* **WHAT YOU HAVE TO DO**: The answer must consist only of the lines from the line with "(creategerberjobfile true)" to the line with "(sketchpadsonfab false)", both included, exactly as they stand below.

* **DATA**:
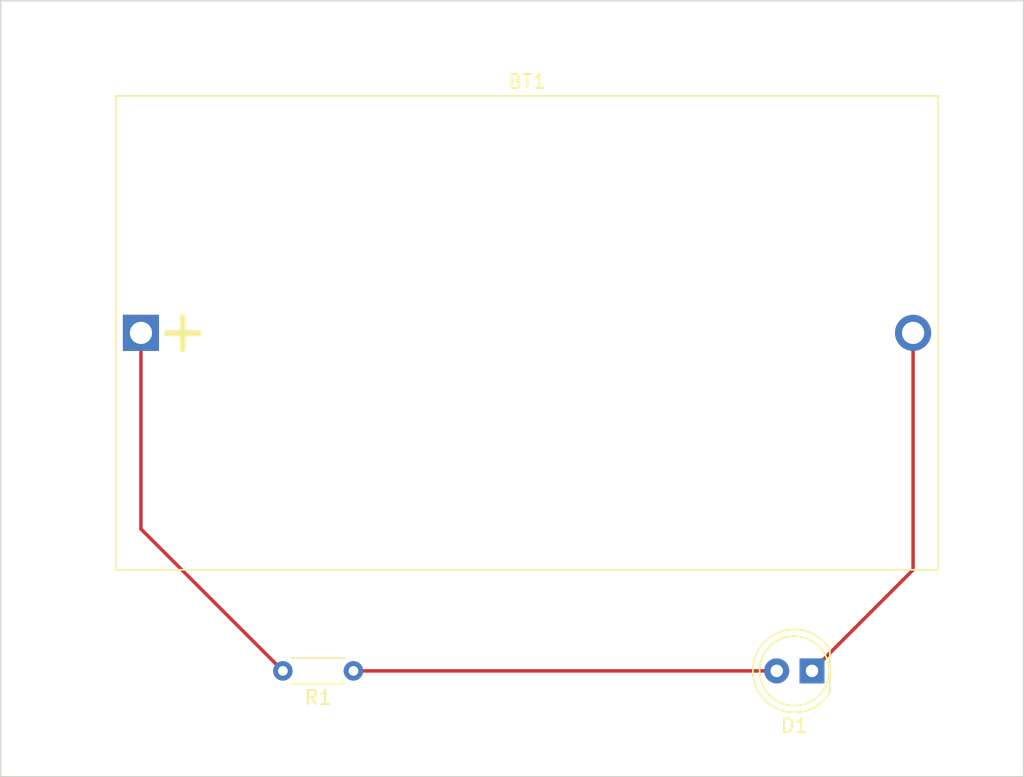
<source format=kicad_pcb>
(kicad_pcb (version 20221018) (generator pcbnew)

  (general
    (thickness 1.6)
  )

  (paper "A4")
  (layers
    (0 "F.Cu" signal)
    (31 "B.Cu" signal)
    (32 "B.Adhes" user "B.Adhesive")
    (33 "F.Adhes" user "F.Adhesive")
    (34 "B.Paste" user)
    (35 "F.Paste" user)
    (36 "B.SilkS" user "B.Silkscreen")
    (37 "F.SilkS" user "F.Silkscreen")
    (38 "B.Mask" user)
    (39 "F.Mask" user)
    (40 "Dwgs.User" user "User.Drawings")
    (41 "Cmts.User" user "User.Comments")
    (42 "Eco1.User" user "User.Eco1")
    (43 "Eco2.User" user "User.Eco2")
    (44 "Edge.Cuts" user)
    (45 "Margin" user)
    (46 "B.CrtYd" user "B.Courtyard")
    (47 "F.CrtYd" user "F.Courtyard")
    (48 "B.Fab" user)
    (49 "F.Fab" user)
    (50 "User.1" user)
    (51 "User.2" user)
    (52 "User.3" user)
    (53 "User.4" user)
    (54 "User.5" user)
    (55 "User.6" user)
    (56 "User.7" user)
    (57 "User.8" user)
    (58 "User.9" user)
  )

  (setup
    (pad_to_mask_clearance 0)
    (pcbplotparams
      (layerselection 0x00010fc_ffffffff)
      (plot_on_all_layers_selection 0x0000000_00000000)
      (disableapertmacros false)
      (usegerberextensions false)
      (usegerberattributes true)
      (usegerberadvancedattributes true)
      (creategerberjobfile true)
      (dashed_line_dash_ratio 12.000000)
      (dashed_line_gap_ratio 3.000000)
      (svgprecision 4)
      (plotframeref false)
      (viasonmask false)
      (mode 1)
      (useauxorigin false)
      (hpglpennumber 1)
      (hpglpenspeed 20)
      (hpglpendiameter 15.000000)
      (dxfpolygonmode true)
      (dxfimperialunits true)
      (dxfusepcbnewfont true)
      (psnegative false)
      (psa4output false)
      (plotreference true)
      (plotvalue true)
      (plotinvisibletext false)
      (sketchpadsonfab false)
      (subtractmaskfromsilk false)
      (outputformat 1)
      (mirror false)
      (drillshape 1)
      (scaleselection 1)
      (outputdirectory "")
    )
  )

  (net 0 "")
  (net 1 "Net-(BT1-+)")
  (net 2 "Net-(BT1--)")
  (net 3 "Net-(D1-A)")

  (footprint "LED_THT:LED_D5.0mm" (layer "F.Cu") (at 165.1 111.76 180))

  (footprint "Battery:BatteryHolder_Bulgin_BX0036_1xC" (layer "F.Cu") (at 116.78 87.42))

  (footprint "Resistor_THT:R_Axial_DIN0204_L3.6mm_D1.6mm_P5.08mm_Horizontal" (layer "F.Cu") (at 132.08 111.76 180))

  (gr_rect (start 106.68 63.5) (end 180.34 119.38)
    (stroke (width 0.1) (type default)) (fill none) (layer "Edge.Cuts") (tstamp 3726386a-2dc2-49a8-8f64-aff838dc7712))

  (segment (start 116.78 87.42) (end 116.78 101.54) (width 0.25) (layer "F.Cu") (net 1) (tstamp 5073d324-0e97-464a-9b02-6e4197ccc36c))
  (segment (start 116.78 101.54) (end 127 111.76) (width 0.25) (layer "F.Cu") (net 1) (tstamp d52e6cfd-24b5-4ea2-aae5-15fb91d15b08))
  (segment (start 172.38 104.48) (end 165.1 111.76) (width 0.25) (layer "F.Cu") (net 2) (tstamp 6d9d86d4-0971-4d97-8ecf-c9f27e856773))
  (segment (start 172.38 87.42) (end 172.38 104.48) (width 0.25) (layer "F.Cu") (net 2) (tstamp 7265dd87-609a-4edd-9558-a933cd53b053))
  (segment (start 132.08 111.76) (end 162.56 111.76) (width 0.25) (layer "F.Cu") (net 3) (tstamp 6b9004d2-5f92-426a-8477-e3c4faa82015))

)

</source>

* **TASK RESULT**:
      (creategerberjobfile true)
      (dashed_line_dash_ratio 12.000000)
      (dashed_line_gap_ratio 3.000000)
      (svgprecision 4)
      (plotframeref false)
      (viasonmask false)
      (mode 1)
      (useauxorigin false)
      (hpglpennumber 1)
      (hpglpenspeed 20)
      (hpglpendiameter 15.000000)
      (dxfpolygonmode true)
      (dxfimperialunits true)
      (dxfusepcbnewfont true)
      (psnegative false)
      (psa4output false)
      (plotreference true)
      (plotvalue true)
      (plotinvisibletext false)
      (sketchpadsonfab false)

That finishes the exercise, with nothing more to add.